Лейтенант совлек с себя впитавшую холода куртку и положил кобуру на комод перед зеркалом. Пистолет его околдовал, вмиг сделав взрослее – такой маленький предмет, несущий смерть, дающий власть и над человеком, и над зверем. Это можно было сравнить с осязанием груди любимой женщины, и в то же время с осязанием груди Фемиды, чувством отнюдь не эротическим.

Переспевший душок сообщил о себе в области подмышек. Родион открыл дверь с косо приклеенным трафаретом писающего мальчика, сбросил трусы и встал под подсолнух смесителя. На правом боку синел кровоподтек.

Настроив воду, Чагин млел под холодной струей, остужая тело, а потом обливался кипятком, согревая душу. Выдавил из бутылочки горсть шампуня, сделал напор на максимум. Капли батогами по спине хлестали, зато вытерся мягким полотенцем.

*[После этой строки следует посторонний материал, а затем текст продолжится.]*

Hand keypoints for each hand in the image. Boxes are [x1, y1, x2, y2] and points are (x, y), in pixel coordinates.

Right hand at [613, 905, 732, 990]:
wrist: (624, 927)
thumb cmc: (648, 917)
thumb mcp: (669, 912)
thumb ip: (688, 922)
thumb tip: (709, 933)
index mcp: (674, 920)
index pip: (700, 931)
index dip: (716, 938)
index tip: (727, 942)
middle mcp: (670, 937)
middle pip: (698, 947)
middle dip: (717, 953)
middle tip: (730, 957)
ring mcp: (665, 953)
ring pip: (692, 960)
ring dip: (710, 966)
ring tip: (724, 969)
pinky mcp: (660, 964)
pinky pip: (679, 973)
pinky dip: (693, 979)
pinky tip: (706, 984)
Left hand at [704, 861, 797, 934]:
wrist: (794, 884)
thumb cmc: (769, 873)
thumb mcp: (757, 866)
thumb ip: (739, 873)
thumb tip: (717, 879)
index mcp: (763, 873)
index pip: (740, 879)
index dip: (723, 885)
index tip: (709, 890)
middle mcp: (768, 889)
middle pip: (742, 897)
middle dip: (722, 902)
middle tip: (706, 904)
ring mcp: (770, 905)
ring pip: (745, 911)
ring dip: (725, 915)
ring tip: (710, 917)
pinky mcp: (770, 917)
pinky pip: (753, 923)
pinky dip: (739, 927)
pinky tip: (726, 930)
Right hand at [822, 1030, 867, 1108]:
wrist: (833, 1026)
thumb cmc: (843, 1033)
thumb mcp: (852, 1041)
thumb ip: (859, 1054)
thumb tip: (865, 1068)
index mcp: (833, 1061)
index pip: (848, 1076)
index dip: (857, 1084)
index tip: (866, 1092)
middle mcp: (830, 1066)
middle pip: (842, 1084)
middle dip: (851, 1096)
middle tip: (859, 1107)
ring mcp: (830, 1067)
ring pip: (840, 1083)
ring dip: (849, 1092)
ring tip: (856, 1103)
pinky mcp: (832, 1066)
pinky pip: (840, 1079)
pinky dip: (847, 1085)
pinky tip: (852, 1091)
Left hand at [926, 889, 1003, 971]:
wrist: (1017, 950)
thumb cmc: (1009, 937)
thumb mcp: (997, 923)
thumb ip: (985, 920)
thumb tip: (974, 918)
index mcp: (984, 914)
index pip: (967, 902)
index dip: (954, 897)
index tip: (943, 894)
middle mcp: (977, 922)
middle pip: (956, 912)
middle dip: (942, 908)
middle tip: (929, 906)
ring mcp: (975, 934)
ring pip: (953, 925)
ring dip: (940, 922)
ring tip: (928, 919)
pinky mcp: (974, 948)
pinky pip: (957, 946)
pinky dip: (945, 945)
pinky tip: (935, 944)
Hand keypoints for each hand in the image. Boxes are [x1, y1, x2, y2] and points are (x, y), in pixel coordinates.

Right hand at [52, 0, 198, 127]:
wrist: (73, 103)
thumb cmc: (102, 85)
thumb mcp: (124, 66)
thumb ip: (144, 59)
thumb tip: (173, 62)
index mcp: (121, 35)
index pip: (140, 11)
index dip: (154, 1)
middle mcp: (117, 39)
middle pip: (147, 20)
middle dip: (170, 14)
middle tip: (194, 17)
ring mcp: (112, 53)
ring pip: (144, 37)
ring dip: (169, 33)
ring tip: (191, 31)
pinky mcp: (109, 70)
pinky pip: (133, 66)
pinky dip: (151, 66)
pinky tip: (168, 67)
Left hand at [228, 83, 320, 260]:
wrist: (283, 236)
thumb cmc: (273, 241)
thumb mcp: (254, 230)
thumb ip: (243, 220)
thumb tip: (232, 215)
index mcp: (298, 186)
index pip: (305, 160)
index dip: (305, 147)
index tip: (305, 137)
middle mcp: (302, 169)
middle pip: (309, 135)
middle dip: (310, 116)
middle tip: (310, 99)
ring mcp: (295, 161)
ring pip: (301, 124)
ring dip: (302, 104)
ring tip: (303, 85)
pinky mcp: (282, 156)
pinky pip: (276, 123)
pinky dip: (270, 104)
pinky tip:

Подошел к окну, попутно включив радио, уставился на циклопический город, дымящий трубами и гудящий поездами, где вот-вот хотели заняться архитектурным наследием, но пока не выгорало. А Марина Цветаева еще в 1911 году оплакивала домики старой Москвы. «Из переулочков скромных все исчезаете вы… Домики с знаком породы, С видом ее сторожей, Вас заменили уроды, – Грузные, в шесть этажей». С тех пор пила застройки стала куда зубастей, а вековечные старушки исчезли с лавочек, теперь там присаживались транзитные, неуместно спешащие каблучки.

Тумблер приемника долго шипел в поисках сигнала, перебирал невидимыми пальцами четки электроимпульсов. Наконец схватил что-то:

«Светлые кварталы и яркие огни

Все это наши танцы сказочной любви…» – полилось из динамика комариное. Чагин довернул ручку – голос окреп.

«И в город любви ты приглашай

Нежно прошу меня обнимай» – гомонил сальный приемник.

– Иди сюда, приглашаю тебя в город любви, – сказал Чагин голосу, но радио в один конец вещало. Он представил певицу, высокую, с ровной ахматовской челкой. Организм требовал подробностей, но получить их было негде. Ближайшим к парню существом был сосед-паук, устроивший ловчее гнездо под ножкой кровати. Лейтенант знал о незаконной застройке, и специально не смахивал паутину, какой-никакой, а сожитель.

Родион упал в постель. Лежал, слыша, как в шкафу шуршат вешалки, бранясь гардеробным матком, а сам события дня прокручивал. Заснул быстро, проснулся с восходом. Сильный ветер за окном сдувал дождь в паутины.

– Ну ладно, еще распогодится.

Пока кофе не выпил, утро не наступило. Чагин предпочел борщ. Съев тарелку дымящего в потолок супа и натянув ботинки, Родион вышел на улицу. Он шагал по бугрившейся мостовой, перед носом плыли бульвары. Задрав от рассеянности подбородок, он миновал пару открытых люков, споткнулся о бордюр, не переставая любоваться купеческим шиком, барочными домами с колоннами толстопузыми. Локальная история, топонимика, марки бетона, наконец – все здесь создавало фабулу пространства, его уникальность. Люди из окон в жизнь свешивались, смотрели на труды поколений; общество, порожденное трудовой книжкой, воспитало удивительное дитя – Москву.

Все еще в неге, Чагин перешел однополоску на Старосадском переулке, где торговала носками бабулька с пудовым распятием на груди, оценил по пятибалльной модницу у дверей сберкассы. «Ничего так, а зарплату получила – ноги стали еще длиннее. Это до сокращения».

Вскоре Чагин оказался на Солянке, прямо перед Церковью Рождества Богородицы. Вот оно, место. Лейтенант прикинул, как бы действовал на месте преступника… Или преступников? Вещи не тронули, зато кровь сцедили и зацепок не оставили. Чего-то в логической цепочке не хватало, но чего именно – сформулировать не смог даже Семеныч.